Is 355 Ships by 2050 Realistic? Maybe Not, Navy Undersecretary Says

FacebookXPinterestEmailEmailEmailShare

ANNAPOLIS, Md. -- The president and the House and Senate agree: The Navy needs about 355 ships, up from its current battle force total of 278.

But while top Navy officials have heartily endorsed the 355 number and said repeatedly that the fleet needs to grow fast, there are subtle indications the service is considering looking beyond ship numbers to maintain dominance.

"It's going to take a long time, and it's going to take a lot of money," acting Navy Undersecretary Thomas Dee said at the National Defense Industrial Association's Expeditionary Warfare Conference on Wednesday.

"We can get on a mark, by mid-century, to be approaching 350 ships with significant additional topline in our shipbuilding accounts, and it's in the billions of dollars. So that's possible. Is that realistic? We don't know," he said.

Dee, who previously served as vice director of the Navy Staff before being assigned to temporarily perform the duties of the Navy undersecretary in February, acknowledged the service's current stated strategy: to shore up readiness in the fiscal 2018 budget and to begin supercharging fleet growth in fiscal 2019.

But with sequestration defense spending caps from the 2011 Budget Control Act potentially affecting the fiscal calculus until 2021, Dee said the Navy is contending not only with limited funds, but also with fiscal uncertainty that hobbles long-term planning.

"[With] ships, you can't do this on individual and incremental decisions," he said. "It's got to be a holistic view of how we're going to build a future capability."

The Navy continues to pursue the funding its ideal fleet size requires.

"[Defense] Secretary [Jim] Mattis is determined that that's going to be based on a strategy, with the realization, to quote the Rolling Stones, that you can't always get what you want," Dee said.

"So we may want a 355-ship Navy, we may want it very soon, perhaps we'll be able to get there," he said. "But we're going to have to work with our partners over on the Hill, and we're going to have to work out the best-laid plan to lay and increase funds."

Navy leaders have stated they need the extra ships fast. The Congressional Budget Office laid out a spending plan that could get the service to 353 ships by 2046 at the rate of an extra $102 billion per year.

Naval Sea Systems Command has discussed a strategy to reach 355 by 2030.

But in a May planning document, Chief of Naval Operations Adm. John Richardson discussed the potential of reaching "on the order" of 355 ships by the mid-2020s, leveraging unmanned systems and other cutting-edge technology to build the fleet while getting more out of existing platforms.

Dee's remarks reinforce the perspective that increasing the Navy's power may not be just about the numbers.

"So what do you do, assuming that you're not going to get all that money and you can't wait until 2050 in order to have the capacity?" he said. "Now you're looking at, how do you provide that capacity and that capability in some other ways besides just counting platforms."

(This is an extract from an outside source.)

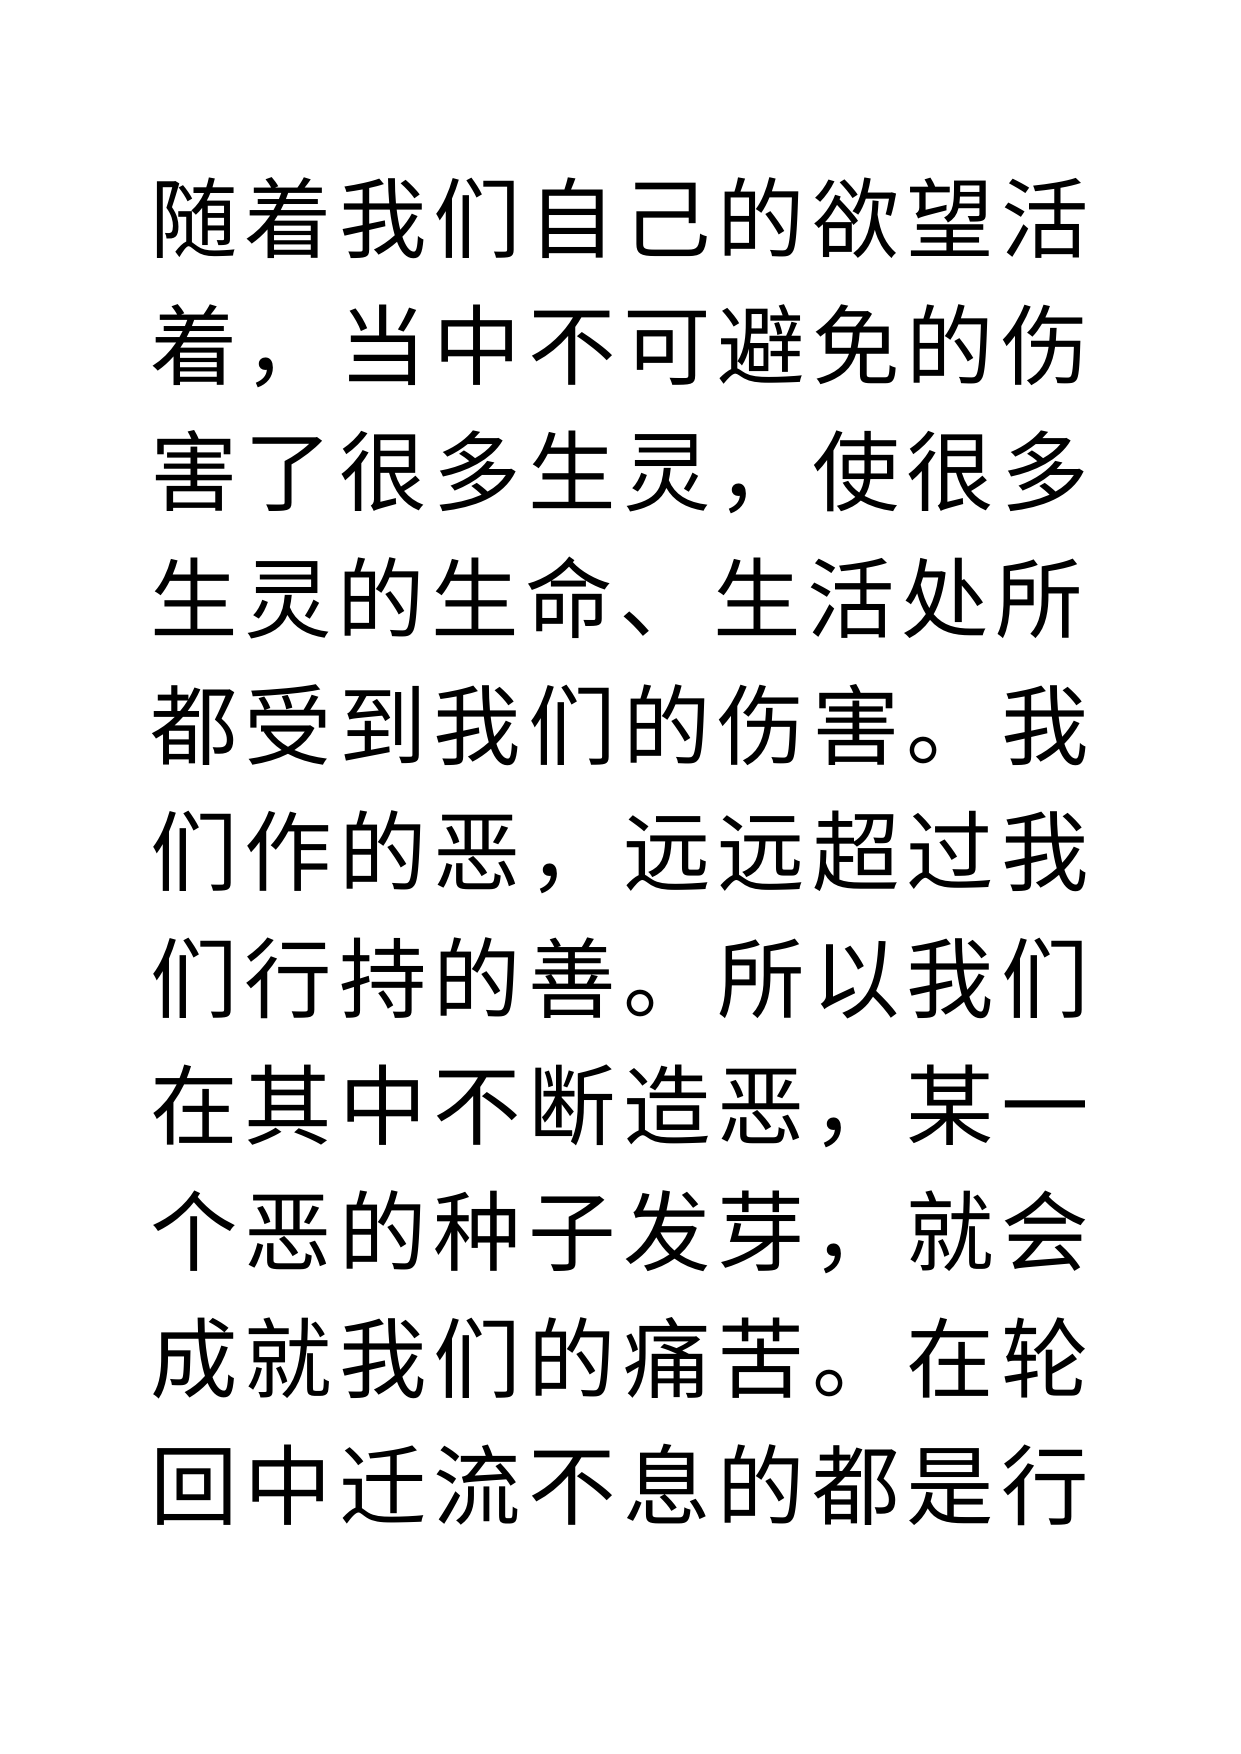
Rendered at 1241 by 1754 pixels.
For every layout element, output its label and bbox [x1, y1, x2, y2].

text [150, 150, 1090, 1543]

The race for more ships is driven in great part by the competition. China is reportedly on track to have 351 ships by 2020, while Russia's Navy is in the midst of its own major buildup.

With the U.S. military's growing focus on multi-domain warfare, Dee suggested capability should be assessed collectively, taking into account surface, subsurface, air, space and cyberwarfare efforts, leveraging all together to maintain a competitive advantage over these adversaries.

"If you look at those domains … in each one, we're in a pretty good place," he said. "Putting them all together just might help us to outpace the competition."